Modern industrial and manufacturing environments generate vast amounts of data. Sensors, machines, control systems, MES platforms, ERP solutions, and cloud applications continuously produce data in a wide range of formats and protocols. Simply collecting this data is not enough. The real value lies in connecting, orchestrating, and making it usable. Only then can organizations truly manage and optimize their production in a data-driven way.

Integration ensures that data is accessible and technically connected across systems.

Orchestration ensures that this data is automatically processed, intelligently managed, and delivered in the right context, exactly when and where it is needed.

What does Integration & Orchestration mean in an industrial context?

Integration goes beyond simply creating data interfaces. It enables the seamless connection of heterogeneous systems across the entire industrial landscape:

  • Machines, sensors, and PLCs
  • SCADA, MES, and historians
  • ERP systems, BI tools, and AI/ML platforms

This creates a robust technical foundation where all relevant data can flow freely—eliminating data silos and disconnected systems.

Orchestration takes this a step further. It refers to the controlled and automated flow of data across systems, including rules, workflows, timing, and dependencies:

  • Automated processing of data events
  • Data transformation and enrichment
  • Delivery of data for analytics, dashboards, or control logic
  • Monitoring, error handling, and governance

In practice, this means data is not just collected, but delivered in the right format, at the right time, and in the right context. This becomes a key enabler for data-driven decision-making and automated industrial processes.

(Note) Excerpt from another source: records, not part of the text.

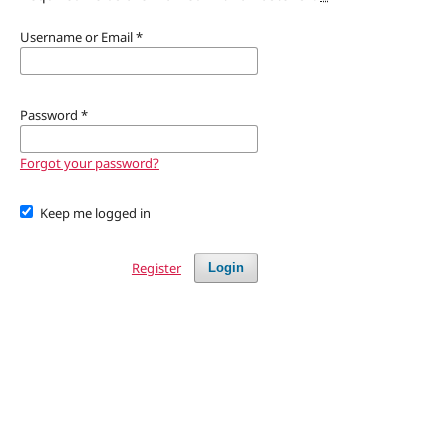
Username or Email
*
Password
*
Forgot your password?
Keep me logged in
Register
Login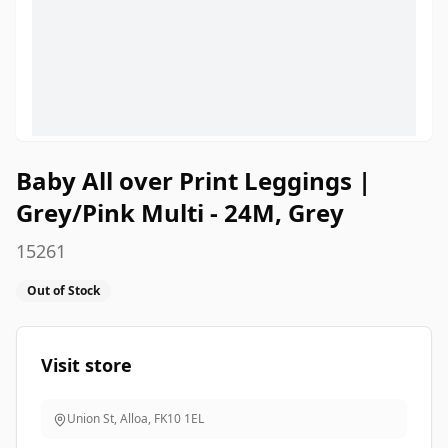
Baby All over Print Leggings |
Grey/Pink Multi - 24M, Grey
15261
Out of Stock
Visit store
Union St, Alloa
,
FK10 1EL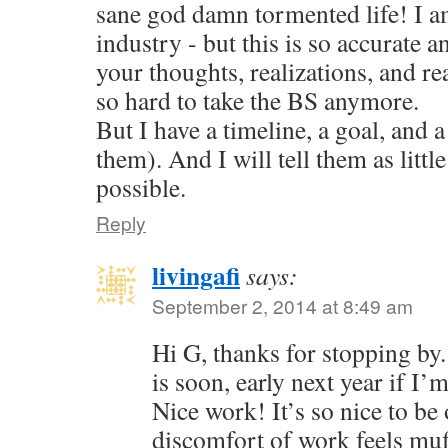
sane god damn tormented life! I am
industry - but this is so accurate a
your thoughts, realizations, and reac
so hard to take the BS anymore.
But I have a timeline, a goal, and a
them). And I will tell them as little
possible.
Reply
livingafi
says:
September 2, 2014 at 8:49 am
Hi G, thanks for stopping by
is soon, early next year if I’
Nice work! It’s so nice to be 
discomfort of work feels muf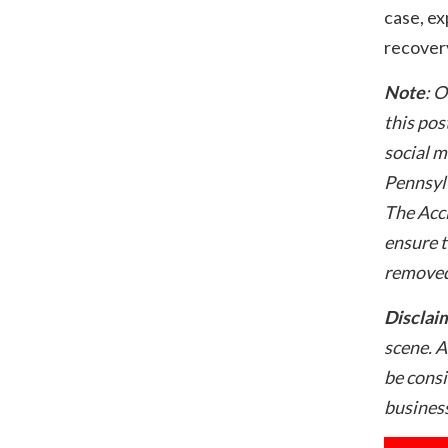
case, ex
recovery
Note
: O
this pos
social m
Pennsylv
The Acci
ensure t
removed
Disclai
scene. A
be consi
business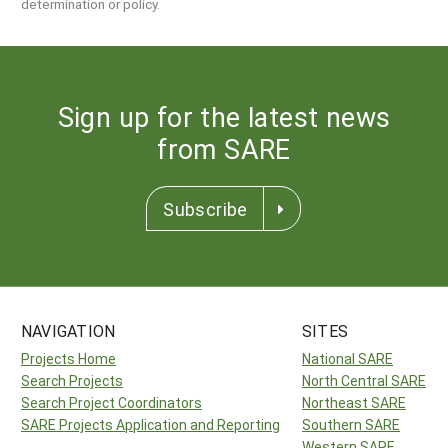
determination or policy.
Sign up for the latest news
from SARE
Subscribe
NAVIGATION
SITES
Projects Home
National SARE
Search Projects
North Central SARE
Search Project Coordinators
Northeast SARE
SARE Projects Application and Reporting
Southern SARE
Western SARE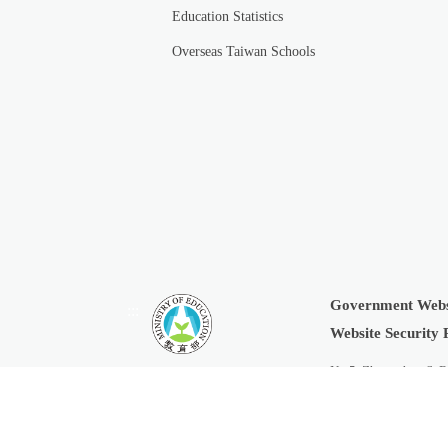
Education Statistics
Overseas Taiwan Schools
Government Webs
:::
Website Security 
No.5, Zhongshan S. R
Copyright © 2019 Min
Last Updated:
2026-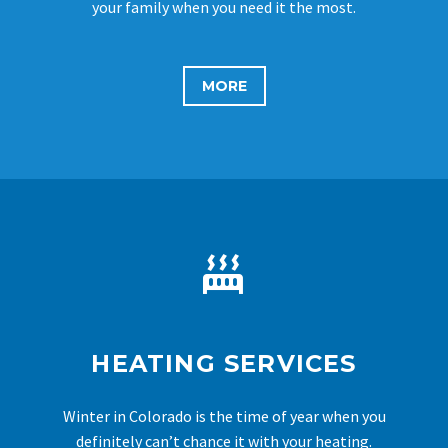
your family when you need it the most.
MORE


HEATING SERVICES
Winter in Colorado is the time of year when you
definitely can’t chance it with your heating.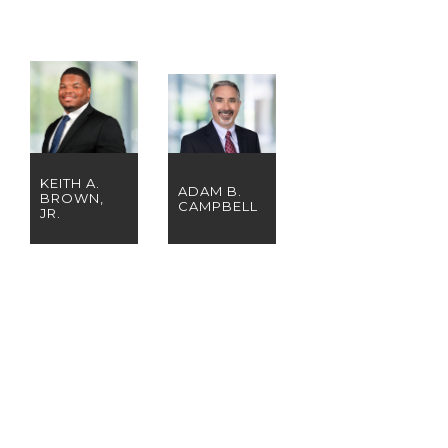
KEITH A.
ADAM B.
BROWN,
CAMPBELL
JR.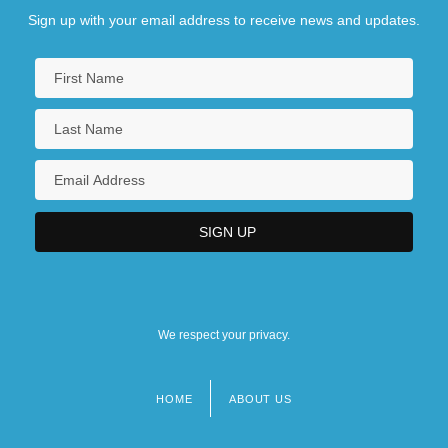
Sign up with your email address to receive news and updates.
We respect your privacy.
HOME
ABOUT US
Footer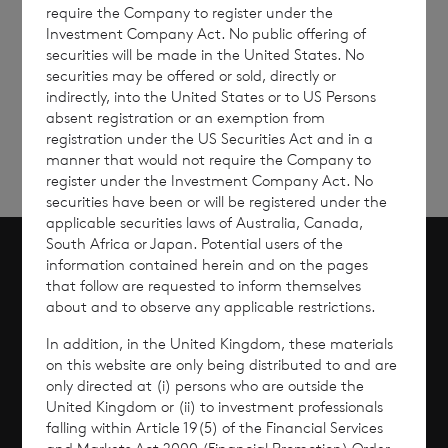
require the Company to register under the
Investment Company Act. No public offering of
securities will be made in the United States. No
Sign
Sign up to receive email
securities may be offered or sold, directly or
updates
up
indirectly, into the United States or to US Persons
absent registration or an exemption from
registration under the US Securities Act and in a
manner that would not require the Company to
register under the Investment Company Act. No
securities have been or will be registered under the
applicable securities laws of Australia, Canada,
South Africa or Japan. Potential users of the
information contained herein and on the pages
Scroll to top
that follow are requested to inform themselves
about and to observe any applicable restrictions.
In addition, in the United Kingdom, these materials
on this website are only being distributed to and are
Overview
only directed at (i) persons who are outside the
United Kingdom or (ii) to investment professionals
falling within Article 19(5) of the Financial Services
Why Invest?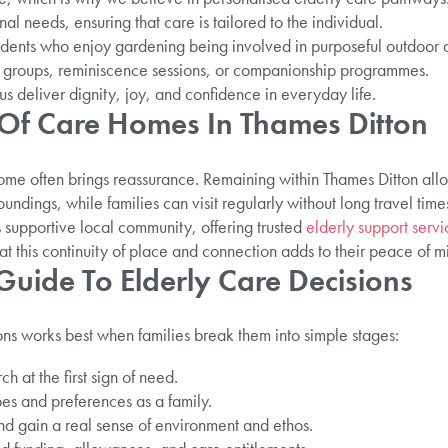
nal needs, ensuring that care is tailored to the individual.
idents who enjoy gardening being involved in purposeful outdoor ac
e groups, reminiscence sessions, or companionship programmes.
us deliver dignity, joy, and confidence in everyday life.
s Of Care Homes In Thames Ditton
ome often brings reassurance. Remaining within Thames Ditton all
undings, while families can visit regularly without long travel time
s supportive local community, offering trusted
elderly support servi
hat this continuity of place and connection adds to their peace of m
Guide To Elderly Care Decisions
ns works best when families break them into simple stages:
h at the first sign of need.
es and preferences as a family.
nd gain a real sense of environment and ethos.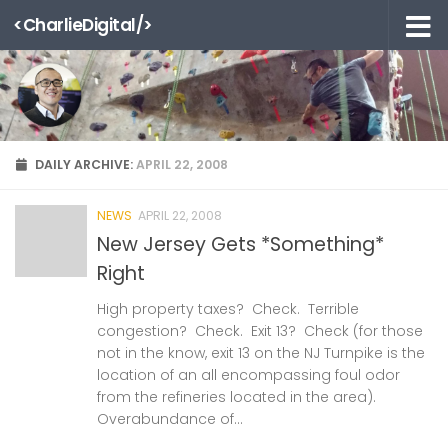
<CharlieDigital/>
Skip to content
DAILY ARCHIVE:
APRIL 22, 2008
NEWS
APRIL 22, 2008
New Jersey Gets *Something*
Right
High property taxes? Check. Terrible
congestion? Check. Exit 13? Check (for those
not in the know, exit 13 on the NJ Turnpike is the
location of an all encompassing foul odor
from the refineries located in the area).
Overabundance of...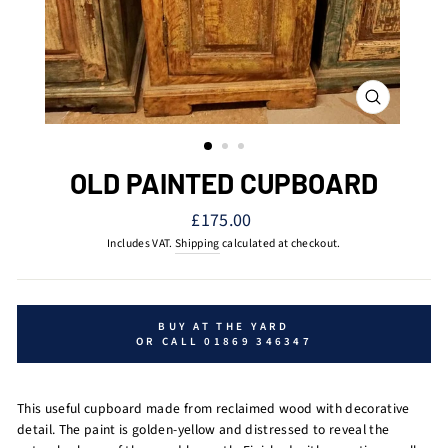
CLOSE
(ESC)
OLD PAINTED CUPBOARD
Regular
£175.00
price
Includes VAT.
Shipping
calculated at checkout.
BUY AT THE YARD
OR CALL 01869 346347
This useful cupboard made from reclaimed wood with decorative
detail. The paint is golden-yellow and distressed to reveal the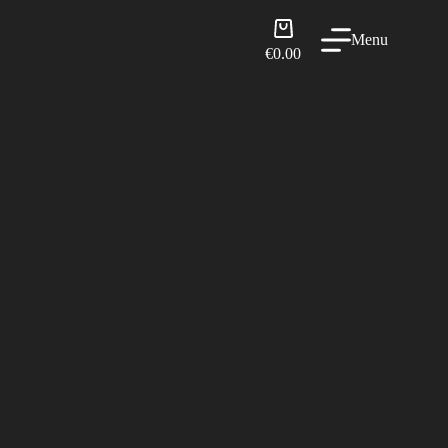
Shopping
Menu
cart
€
0.00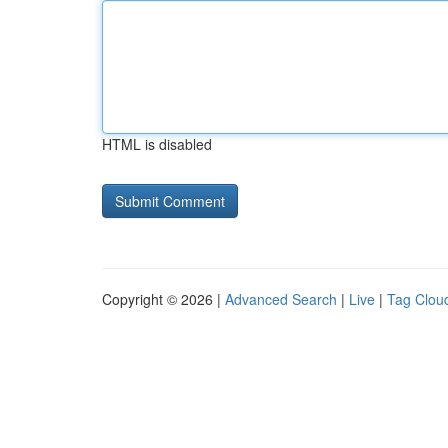
HTML is disabled
Copyright © 2026 |
Advanced Search
|
Live
|
Tag Clou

In traditional industrial environments, a mix of control and IT systems often operate in isolation. This leads to data silos that are difficult, if not impossible, to integrate into end-to-end processes. Without reliable integration and intelligent orchestration, data handling remains fragmented, error-prone, and reactive—the exact opposite of a data-driven production approach.

Integration acts as the technical bridge. Orchestration defines the rules for data flows determining when, how, and where data is transported, transformed, and enriched. Orchestrated schedules or event-based triggers, automated transformation logic, and dependencies between data streams ensure that raw data is turned into meaningful information. And that delivered in real time to decision-makers, AI models, automation scripts, or dashboards.

The result: production processes become more transparent, faster, and more resilient. Downtime is reduced, optimization potential increases, and decisions are based on data rather than intuition—a critical advantage in the era of Industry 4.0.

Data-driven production describes an approach where decisions and optimizations are based on real-time data. Instead of relying on static reports, intuition, or delayed analysis, production is managed in a dynamic, transparent, and process-oriented way through:

  • Real-time visibility of all relevant data
  • Automated analytics and AI-driven predictions
  • Intelligent control instead of manual intervention
  • Powerful workflows across OT and IT systems

In this context, data integration is no longer just a technical task. It becomes the operational foundation for efficiency, flexibility, and competitive advantage.

Tangible benefits for your business

Data silos and redundant systems


Manual data preparation


Delayed decision-making


High maintenance effort


Heterogeneous system landscapes

Centralized connectivity across all data sources


Automated workflows and data transformation


Real-time data delivery for analytics


Standardized, reusable data pipelines


Consistent processes across systems

Industrial DataOps is an organizational and technical framework that automates data pipelines, ensures data quality, defines responsibilities, and treats data as a product. It provides an overarching approach that structures and governs how data is managed across the organization.

Within this framework, Integration & Orchestration act as the operational layer. They enable the practical implementation of DataOps principles by automating workflows, ensuring consistency, and enabling seamless collaboration across systems and teams.

A Unified Namespace (UNS) creates a centralized and consistent data structure where all relevant production and business data is available in real time, as a single source of truth. While the UNS provides the architectural foundation, Integration & Orchestration enable the dynamic flow of data. They ensure that data is continuously integrated, processed, and delivered to support processes, analytics, and automation.

Together, UNS, Integration & Orchestration, and Industrial DataOps form a modern data architecture paradigm enabling connected, scalable, and truly data-driven production.